== Human pose keypoint data ==

==========

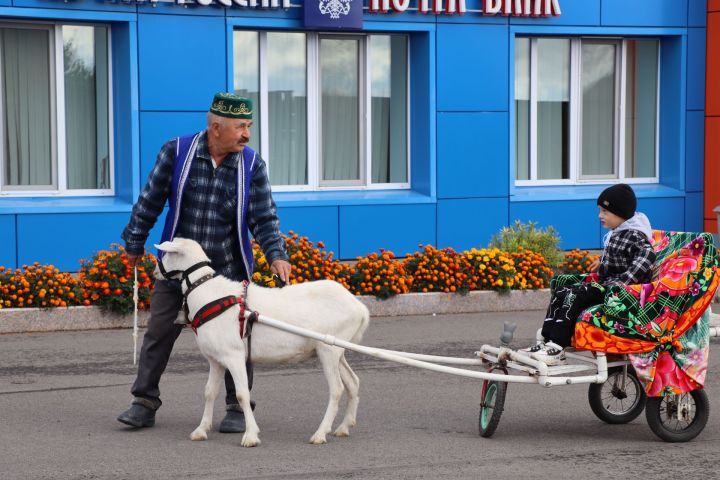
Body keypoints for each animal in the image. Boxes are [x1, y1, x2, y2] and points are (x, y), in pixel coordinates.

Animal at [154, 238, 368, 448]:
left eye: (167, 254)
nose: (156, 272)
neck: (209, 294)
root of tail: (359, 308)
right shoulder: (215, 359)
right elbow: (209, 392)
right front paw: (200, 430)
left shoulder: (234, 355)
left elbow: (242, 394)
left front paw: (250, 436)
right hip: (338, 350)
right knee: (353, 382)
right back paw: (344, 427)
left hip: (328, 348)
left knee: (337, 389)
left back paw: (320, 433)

==========

== What is required ==
Only the lines containing the word "right" should be returned from the data above.

== Answer box ==
right shoulder: (215, 359)
right elbow: (209, 392)
right front paw: (200, 430)
right hip: (338, 350)
right knee: (353, 382)
right back paw: (344, 427)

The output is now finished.